#### Assigned task
Each record should be given again exactly as it appears, with no image included.

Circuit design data
= = = = =
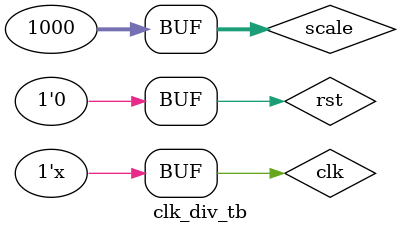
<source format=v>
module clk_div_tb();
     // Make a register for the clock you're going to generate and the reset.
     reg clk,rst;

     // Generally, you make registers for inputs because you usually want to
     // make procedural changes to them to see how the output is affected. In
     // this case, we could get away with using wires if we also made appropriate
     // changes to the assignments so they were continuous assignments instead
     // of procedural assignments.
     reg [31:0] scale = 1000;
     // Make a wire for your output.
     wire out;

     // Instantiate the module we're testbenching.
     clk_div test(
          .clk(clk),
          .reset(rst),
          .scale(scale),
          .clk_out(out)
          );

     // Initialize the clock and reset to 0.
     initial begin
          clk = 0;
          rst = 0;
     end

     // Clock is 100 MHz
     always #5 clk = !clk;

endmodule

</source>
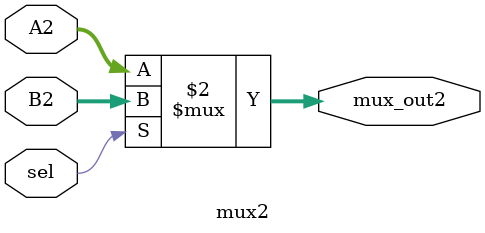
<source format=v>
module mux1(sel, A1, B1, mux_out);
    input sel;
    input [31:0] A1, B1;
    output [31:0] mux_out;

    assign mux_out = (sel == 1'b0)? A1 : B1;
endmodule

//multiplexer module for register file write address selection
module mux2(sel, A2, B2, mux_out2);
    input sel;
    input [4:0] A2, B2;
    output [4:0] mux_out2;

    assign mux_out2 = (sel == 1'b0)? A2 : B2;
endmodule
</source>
= = = = =
#### Output below
<source format=v>
module clk_div_tb();
     // Make a register for the clock you're going to generate and the reset.
     reg clk,rst;

     // Generally, you make registers for inputs because you usually want to
     // make procedural changes to them to see how the output is affected. In
     // this case, we could get away with using wires if we also made appropriate
     // changes to the assignments so they were continuous assignments instead
     // of procedural assignments.
     reg [31:0] scale = 1000;
     // Make a wire for your output.
     wire out;

     // Instantiate the module we're testbenching.
     clk_div test(
          .clk(clk),
          .reset(rst),
          .scale(scale),
          .clk_out(out)
          );

     // Initialize the clock and reset to 0.
     initial begin
          clk = 0;
          rst = 0;
     end

     // Clock is 100 MHz
     always #5 clk = !clk;

endmodule

</source>
<source format=v>
module mux1(sel, A1, B1, mux_out);
    input sel;
    input [31:0] A1, B1;
    output [31:0] mux_out;

    assign mux_out = (sel == 1'b0)? A1 : B1;
endmodule

//multiplexer module for register file write address selection
module mux2(sel, A2, B2, mux_out2);
    input sel;
    input [4:0] A2, B2;
    output [4:0] mux_out2;

    assign mux_out2 = (sel == 1'b0)? A2 : B2;
endmodule
</source>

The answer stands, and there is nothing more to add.